In contrast, Platform as a Service (PaaS) is defined as a computing platform that allows the creation of web applications. This means that you could use PaaS to develop, host, deploy, and maintain applications for your business. The provider would give you the tools to create your app, but at the end of the day, you would be the one deciding how your app is run, and you would be the one ultimately responsible if something goes wrong. This gives you more control over the process, but also more responsibility, and a greater potential for failure if you don’t have the technological know-how to create a working app.
The final type of cloud computing is known as Infrastructure as a Service (IaaS). This delivers infrastructure (servers, storage, network and operating systems…etc.) as an on-demand service, but doesn’t give you anything in terms of software. This would be helpful for companies that can’t afford the hardware required to set up their own servers, but again, this is only infrastructure, which is very helpful but still can’t accomplish much if not utilized correctly.
Choosing the One for You
Does that make some sense? Great, because now you have to make a decision. Before you decide to make the move to cloud computing, you need to consider your company’s needs and decide which type of cloud computing is best for you. Before you panic, take a deep breath. We’ll go through the pros and cons of each type of cloud computing carefully, giving you all the information you need to start making that decision.
SaaS is easily the simplest form of cloud computing, and the one most people are familiar with already (whether they know it or not).

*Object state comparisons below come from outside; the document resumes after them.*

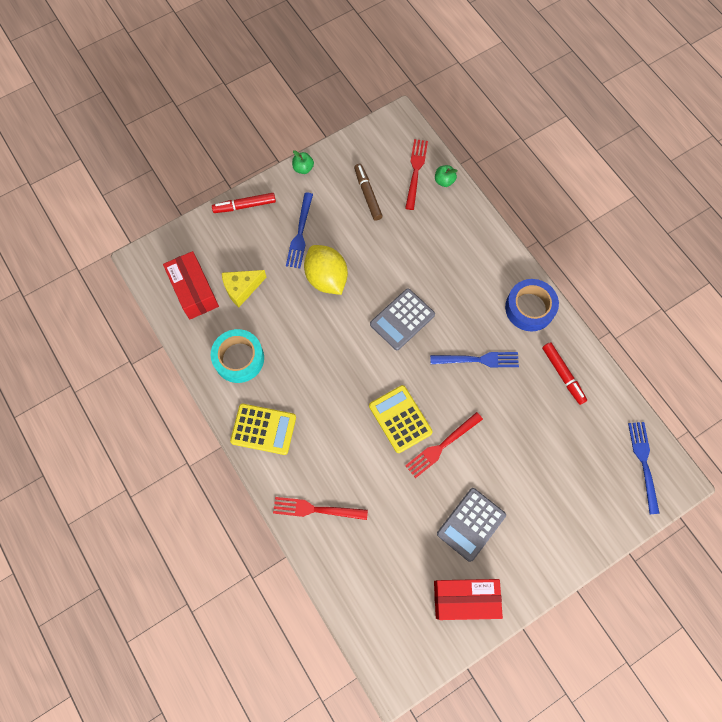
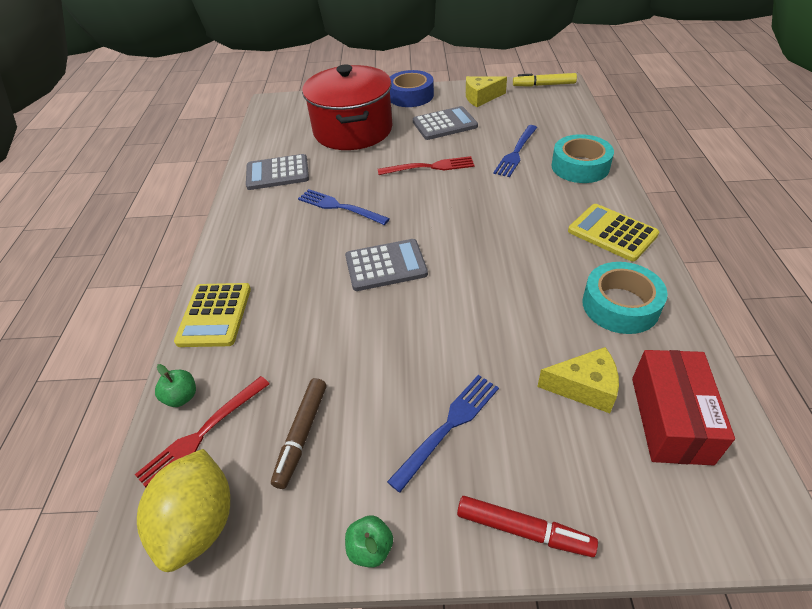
camera: 145 degrees left, 25 degrees down
(315, 509) = (580, 166): red fork -> turquoise tape
(326, 278) = (447, 346): yellow lemon -> yellow lemon (200, 523)
(400, 419) = (454, 194): yellow calculator -> yellow calculator (215, 315)
(412, 664) = (544, 85): none -> yellow marker
(465, 599) = (481, 98): red box -> yellow cheese
(529, 308) = (247, 225): blue tape -> blue tape (410, 96)
(551, 470) = (353, 130): none -> red pot
(563, 374) = (277, 173): red marker -> grey calculator
(643, 462) = (282, 115): blue fork -> blue fork (516, 153)

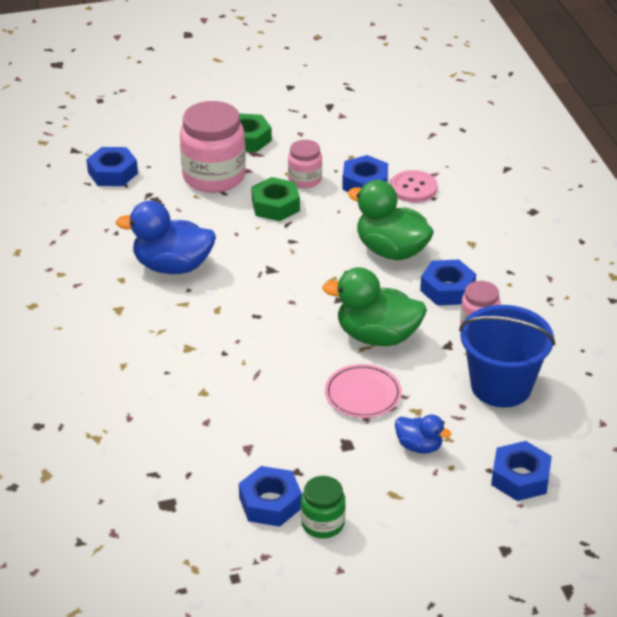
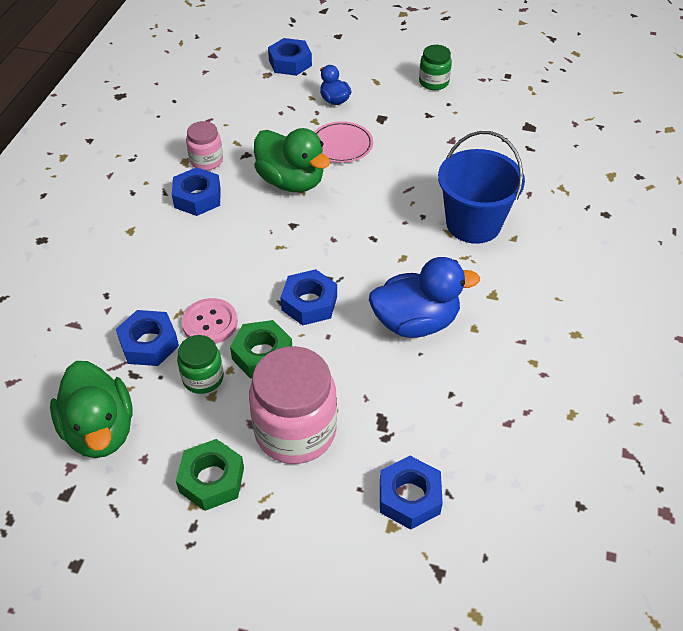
camera: 150 degrees left, 10 degrees up
(172, 266) = (415, 322): blue duck -> blue duck turned 45 degrees counterclockwise
(270, 503) = (459, 104): blue nut -> blue nut (309, 303)
(305, 179) = (203, 378): pink jar -> green jar
(391, 251) = (204, 252): green duck -> green duck (100, 430)
(413, 188) = (111, 315): pink button -> pink button (210, 323)
(501, 386) = (241, 114): blue bucket -> blue bucket (473, 224)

It makes sense for applications like email, where there is significant exchange between the organization and the outside world, and for applications that have a significant need for web and mobile access (again, like email). It also works great for software that is only used to satisfy a short term need. It’s not the best for applications where extremely fast processing of data is required, or where regulations don’t permit data to be hosted externally.
PaaS makes sense if you need a little more control over the software, or if multiple developers will be working on a single project and need to interact with the development process. It wouldn’t be the best choice if the application needs to be highly portable (able to be hosted in several different places), or if the approach or language involved in designing the app happens to be proprietary.
Finally, IaaS makes sense for specific infrastructure needs, for situations where demand is very volatile, and for organizations that cannot invest in hardware just yet, but it doesn’t make sense in situations where the highest level of performance is required, or when on-premise services can do the job just as well or better.
Hopefully, this helped in defining cloud computing somewhat. It’s a crazy world out there and constantly evolving, but understanding the trends and the pros and cons involved in cloud computing will come a long way towards being able to effectively use the cloud for your business.